→ **TASK**
Leave out the images and set down the records below exactly.

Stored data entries
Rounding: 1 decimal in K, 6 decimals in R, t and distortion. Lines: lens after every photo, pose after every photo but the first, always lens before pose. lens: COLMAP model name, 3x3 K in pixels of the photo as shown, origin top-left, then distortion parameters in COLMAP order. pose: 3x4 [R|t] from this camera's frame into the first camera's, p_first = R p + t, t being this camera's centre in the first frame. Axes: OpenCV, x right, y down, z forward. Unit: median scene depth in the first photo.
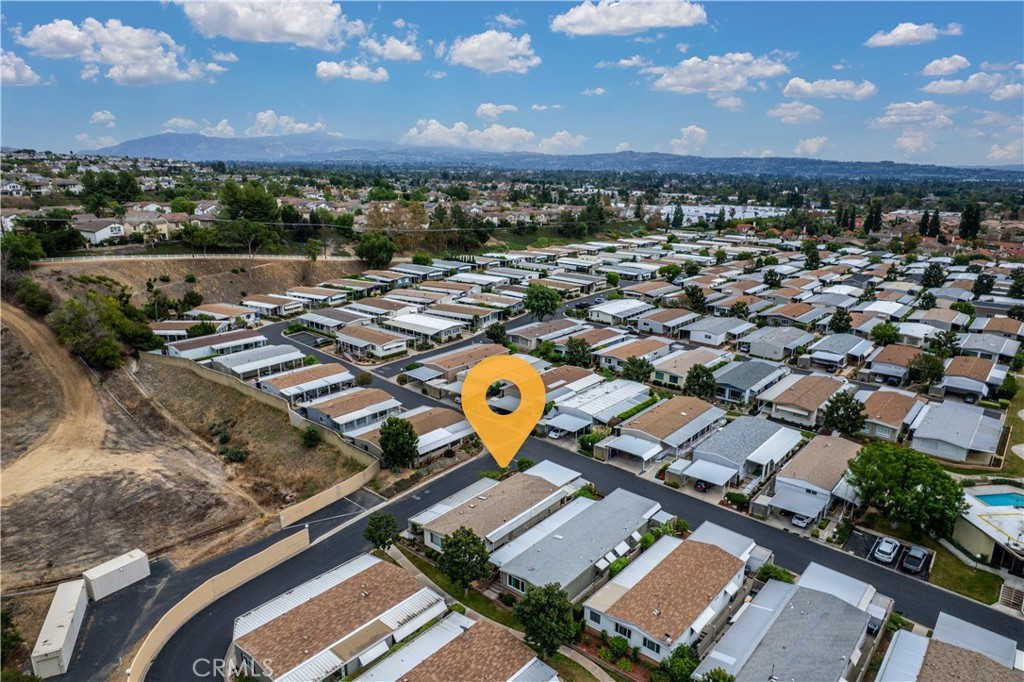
lens RADIAL K [[651.0, 0, 513.8], [0, 651.0, 339.5], [0, 0, 1]] dist [-0.072237, 0.062410]
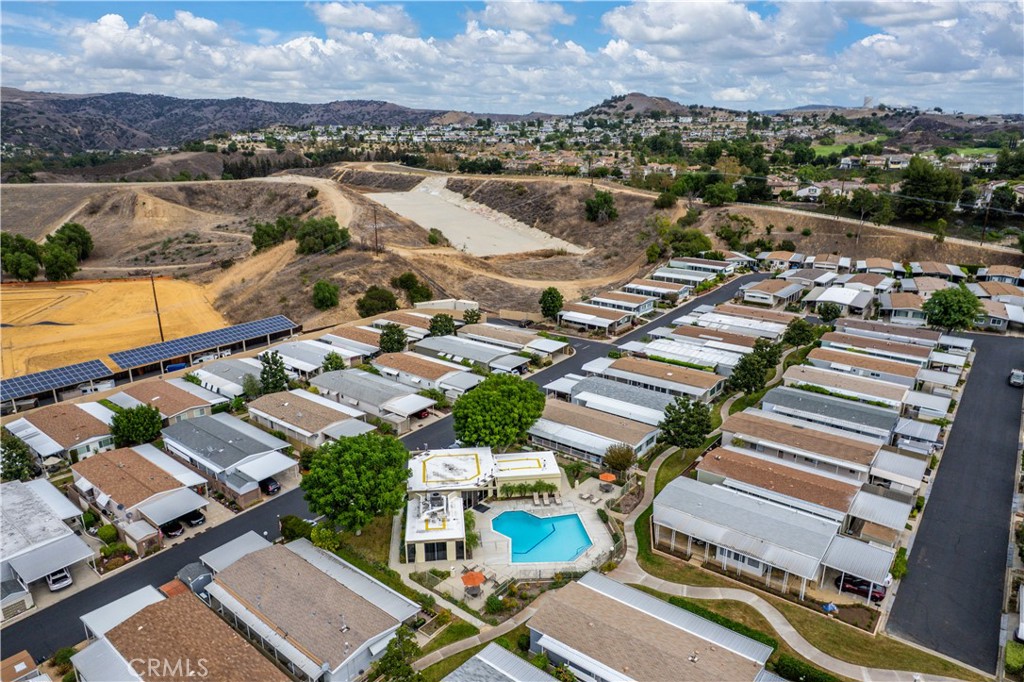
lens RADIAL K [[651.0, 0, 519.0], [0, 651.0, 345.8], [0, 0, 1]] dist [-0.072237, 0.062410]
pose [[0.056520, 0.294253, -0.954055, 1.322841], [-0.263306, 0.926145, 0.270047, -0.153600], [0.963055, 0.235946, 0.129824, 0.686841]]
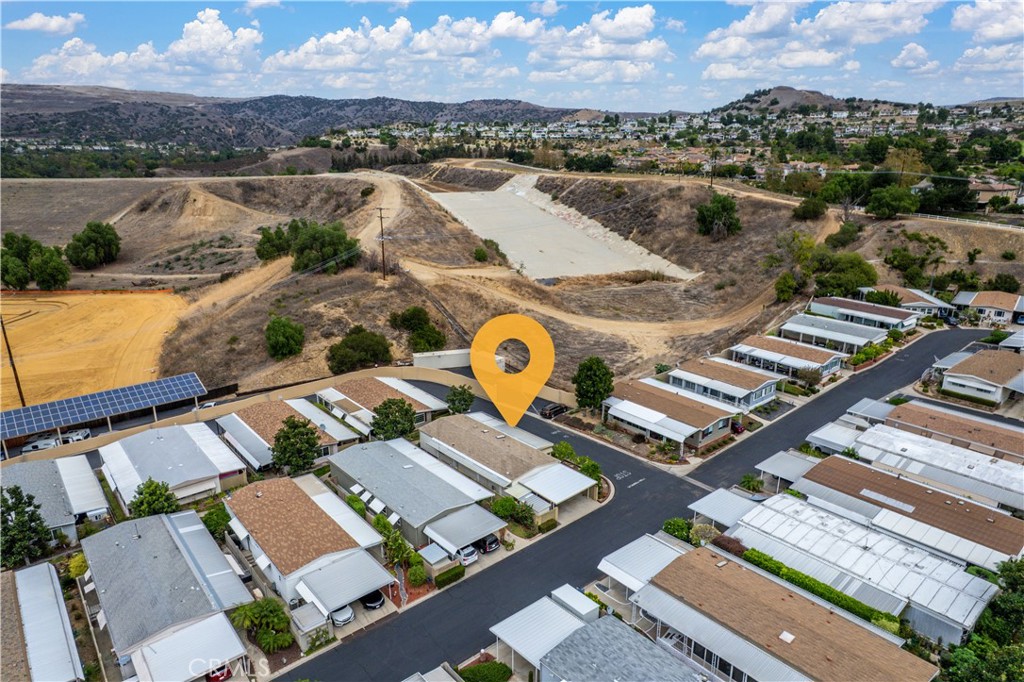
lens RADIAL K [[651.0, 0, 519.3], [0, 651.0, 349.9], [0, 0, 1]] dist [-0.072237, 0.062410]
pose [[-0.143330, 0.297086, -0.944032, 0.689080], [-0.259945, 0.909088, 0.325557, -0.163881], [0.954927, 0.292058, -0.053074, 0.871477]]
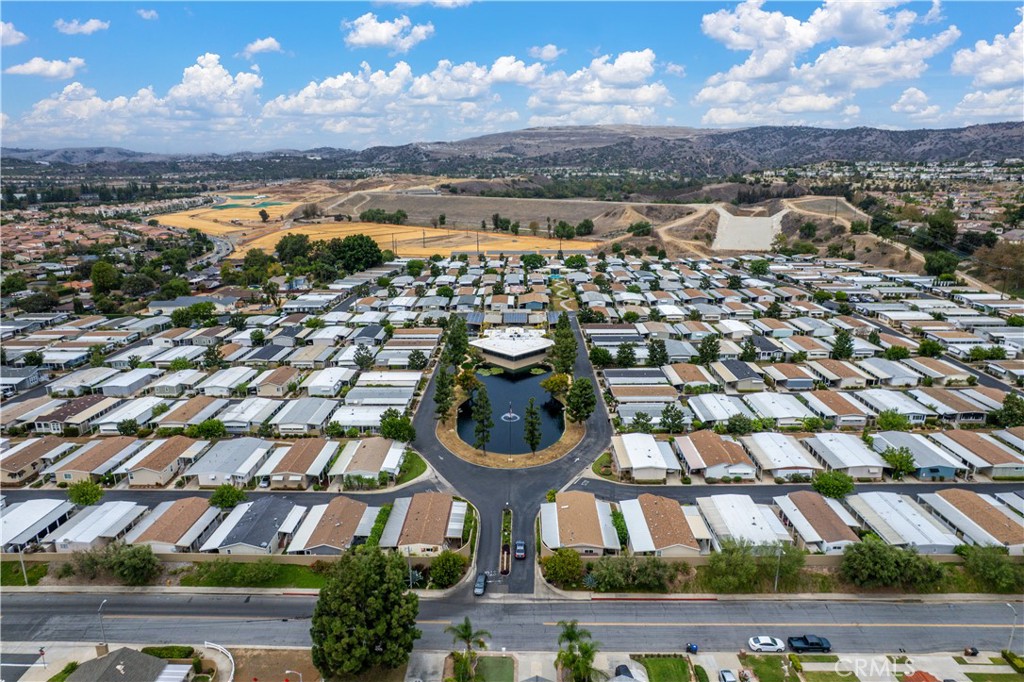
lens RADIAL K [[651.0, 0, 516.7], [0, 651.0, 340.5], [0, 0, 1]] dist [-0.072237, 0.062410]
pose [[-0.757099, 0.168816, -0.631112, 3.278550], [-0.171116, 0.881067, 0.440953, -1.051203], [0.630492, 0.441839, -0.638168, 3.255292]]
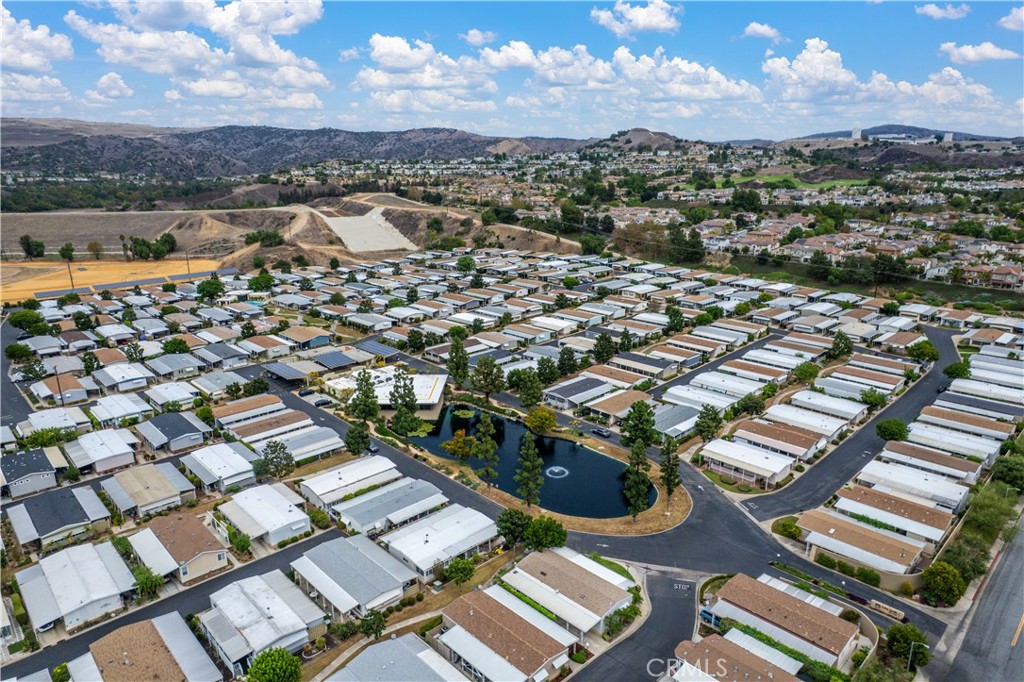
lens RADIAL K [[651.0, 0, 511.2], [0, 651.0, 347.9], [0, 0, 1]] dist [-0.072237, 0.062410]
pose [[-0.086088, 0.269762, -0.959071, 3.520978], [-0.255960, 0.924344, 0.282970, -0.738400], [0.962846, 0.269844, -0.010526, 2.107382]]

→ **OUTPUT FOR THIS EXERCISE**
Rounding: 1 decimal in K, 6 decimals in R, t and distortion. Lines: lens after every photo, pose after every photo but the first, always lens before pose. lens: COLMAP model name, 3x3 K in pixels of the photo as shown, origin top-left, then distortion parameters in COLMAP order. pose: 3x4 [R|t] from this camera's frame into the first camera's, p_first = R p + t, t being this camera's centre in the first frame. Axes: OpenCV, x right, y down, z forward. Unit: median scene depth in the first photo.
lens RADIAL K [[651.0, 0, 513.8], [0, 651.0, 339.5], [0, 0, 1]] dist [-0.072237, 0.062410]
lens RADIAL K [[651.0, 0, 519.0], [0, 651.0, 345.8], [0, 0, 1]] dist [-0.072237, 0.062410]
pose [[0.056520, 0.294253, -0.954055, 1.322841], [-0.263306, 0.926145, 0.270047, -0.153600], [0.963055, 0.235946, 0.129824, 0.686841]]
lens RADIAL K [[651.0, 0, 519.3], [0, 651.0, 349.9], [0, 0, 1]] dist [-0.072237, 0.062410]
pose [[-0.143330, 0.297086, -0.944032, 0.689080], [-0.259945, 0.909088, 0.325557, -0.163881], [0.954927, 0.292058, -0.053074, 0.871477]]
lens RADIAL K [[651.0, 0, 516.7], [0, 651.0, 340.5], [0, 0, 1]] dist [-0.072237, 0.062410]
pose [[-0.757099, 0.168816, -0.631112, 3.278550], [-0.171116, 0.881067, 0.440953, -1.051203], [0.630492, 0.441839, -0.638168, 3.255292]]
lens RADIAL K [[651.0, 0, 511.2], [0, 651.0, 347.9], [0, 0, 1]] dist [-0.072237, 0.062410]
pose [[-0.086088, 0.269762, -0.959071, 3.520978], [-0.255960, 0.924344, 0.282970, -0.738400], [0.962846, 0.269844, -0.010526, 2.107382]]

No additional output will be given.